◆ Exercise brief ◆
Return each line from the records below that contains the word "Daou", copied in full.
[Data extract Boundary: Start]
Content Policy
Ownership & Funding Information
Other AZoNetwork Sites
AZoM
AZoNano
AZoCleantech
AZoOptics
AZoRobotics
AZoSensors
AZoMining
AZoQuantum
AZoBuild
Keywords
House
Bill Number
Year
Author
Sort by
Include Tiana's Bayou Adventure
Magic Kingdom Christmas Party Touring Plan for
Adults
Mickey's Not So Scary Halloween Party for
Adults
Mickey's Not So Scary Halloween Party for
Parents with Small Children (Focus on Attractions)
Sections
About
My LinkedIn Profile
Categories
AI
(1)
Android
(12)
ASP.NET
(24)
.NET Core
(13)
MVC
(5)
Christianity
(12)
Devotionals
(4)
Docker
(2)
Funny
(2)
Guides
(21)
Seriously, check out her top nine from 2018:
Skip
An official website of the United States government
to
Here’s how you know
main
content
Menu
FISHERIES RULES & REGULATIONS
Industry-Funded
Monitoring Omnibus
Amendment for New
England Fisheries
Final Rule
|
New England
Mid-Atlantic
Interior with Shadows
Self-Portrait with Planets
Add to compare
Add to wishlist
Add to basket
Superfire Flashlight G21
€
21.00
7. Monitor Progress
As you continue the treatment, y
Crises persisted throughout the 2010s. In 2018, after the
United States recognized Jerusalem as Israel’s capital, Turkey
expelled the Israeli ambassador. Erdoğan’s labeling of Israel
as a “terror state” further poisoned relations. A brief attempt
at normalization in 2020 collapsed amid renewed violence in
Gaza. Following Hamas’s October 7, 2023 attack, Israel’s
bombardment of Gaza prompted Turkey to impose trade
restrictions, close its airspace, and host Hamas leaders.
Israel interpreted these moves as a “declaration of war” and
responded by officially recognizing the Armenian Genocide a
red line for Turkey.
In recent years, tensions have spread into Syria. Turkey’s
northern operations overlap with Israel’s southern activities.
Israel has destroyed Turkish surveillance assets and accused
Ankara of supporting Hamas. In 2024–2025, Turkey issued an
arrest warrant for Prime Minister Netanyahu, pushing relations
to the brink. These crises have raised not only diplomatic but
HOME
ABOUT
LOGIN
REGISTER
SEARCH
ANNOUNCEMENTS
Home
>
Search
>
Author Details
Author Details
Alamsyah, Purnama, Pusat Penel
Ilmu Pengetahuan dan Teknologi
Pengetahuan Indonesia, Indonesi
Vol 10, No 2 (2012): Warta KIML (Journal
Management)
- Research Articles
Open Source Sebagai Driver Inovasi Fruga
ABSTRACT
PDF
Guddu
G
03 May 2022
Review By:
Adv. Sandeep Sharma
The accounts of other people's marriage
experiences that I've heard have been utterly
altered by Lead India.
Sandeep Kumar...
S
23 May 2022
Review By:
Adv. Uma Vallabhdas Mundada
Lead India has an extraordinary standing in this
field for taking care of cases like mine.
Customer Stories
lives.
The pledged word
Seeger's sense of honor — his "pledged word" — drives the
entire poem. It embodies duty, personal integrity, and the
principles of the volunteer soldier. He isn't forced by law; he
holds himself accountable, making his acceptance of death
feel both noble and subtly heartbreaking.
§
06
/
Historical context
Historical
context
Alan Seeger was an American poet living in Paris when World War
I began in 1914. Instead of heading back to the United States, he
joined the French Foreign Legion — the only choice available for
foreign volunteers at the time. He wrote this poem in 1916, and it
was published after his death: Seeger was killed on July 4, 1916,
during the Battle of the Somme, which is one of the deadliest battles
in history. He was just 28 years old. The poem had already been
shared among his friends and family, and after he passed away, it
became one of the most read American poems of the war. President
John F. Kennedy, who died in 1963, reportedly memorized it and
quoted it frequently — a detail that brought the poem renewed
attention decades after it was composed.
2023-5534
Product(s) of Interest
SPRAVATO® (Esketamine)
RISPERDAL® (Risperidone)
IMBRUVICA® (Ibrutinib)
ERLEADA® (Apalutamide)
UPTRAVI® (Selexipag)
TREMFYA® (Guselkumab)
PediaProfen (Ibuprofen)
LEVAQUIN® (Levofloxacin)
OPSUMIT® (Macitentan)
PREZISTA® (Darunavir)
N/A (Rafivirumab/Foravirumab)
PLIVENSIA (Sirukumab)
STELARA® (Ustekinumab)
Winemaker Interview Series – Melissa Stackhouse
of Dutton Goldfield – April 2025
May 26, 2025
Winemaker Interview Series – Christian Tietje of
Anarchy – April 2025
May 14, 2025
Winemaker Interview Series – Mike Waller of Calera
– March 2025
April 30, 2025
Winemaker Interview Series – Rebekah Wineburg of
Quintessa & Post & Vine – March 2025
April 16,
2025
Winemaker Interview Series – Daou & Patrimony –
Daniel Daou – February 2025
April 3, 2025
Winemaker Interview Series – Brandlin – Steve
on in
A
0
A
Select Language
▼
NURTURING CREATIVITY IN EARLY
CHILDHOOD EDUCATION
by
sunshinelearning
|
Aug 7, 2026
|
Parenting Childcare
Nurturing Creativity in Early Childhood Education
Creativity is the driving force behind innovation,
[Data extract Boundary: End]
◆ Exercise result ◆
Winemaker Interview Series – Daou & Patrimony –
Daniel Daou – February 2025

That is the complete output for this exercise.